Work item:
Line count for "elbow": say how many lines of the data contain it, with no other text.

Joint position lists
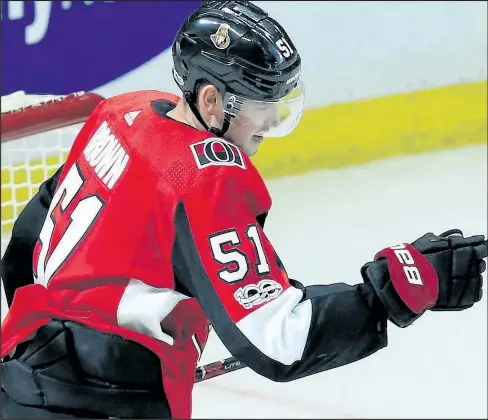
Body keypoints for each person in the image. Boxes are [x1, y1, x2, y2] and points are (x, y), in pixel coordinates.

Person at [1, 1, 486, 418]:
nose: (273, 118)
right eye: (263, 102)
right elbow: (281, 340)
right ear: (213, 100)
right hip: (99, 400)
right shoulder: (206, 174)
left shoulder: (123, 111)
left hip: (17, 371)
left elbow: (26, 243)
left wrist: (43, 353)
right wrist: (395, 292)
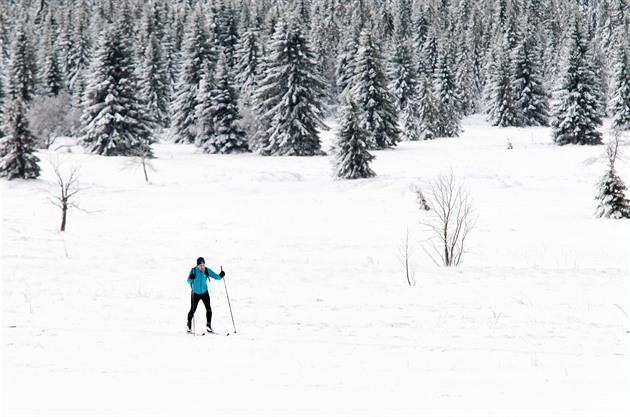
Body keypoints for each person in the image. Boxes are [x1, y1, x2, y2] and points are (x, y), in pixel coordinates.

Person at [187, 256, 225, 333]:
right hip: (195, 293)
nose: (202, 267)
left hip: (204, 292)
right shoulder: (193, 270)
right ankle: (188, 324)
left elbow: (216, 276)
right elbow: (188, 280)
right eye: (200, 265)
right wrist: (191, 277)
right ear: (197, 265)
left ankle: (208, 326)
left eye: (203, 265)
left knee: (208, 309)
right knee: (193, 310)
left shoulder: (207, 270)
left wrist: (221, 275)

Expected output:
4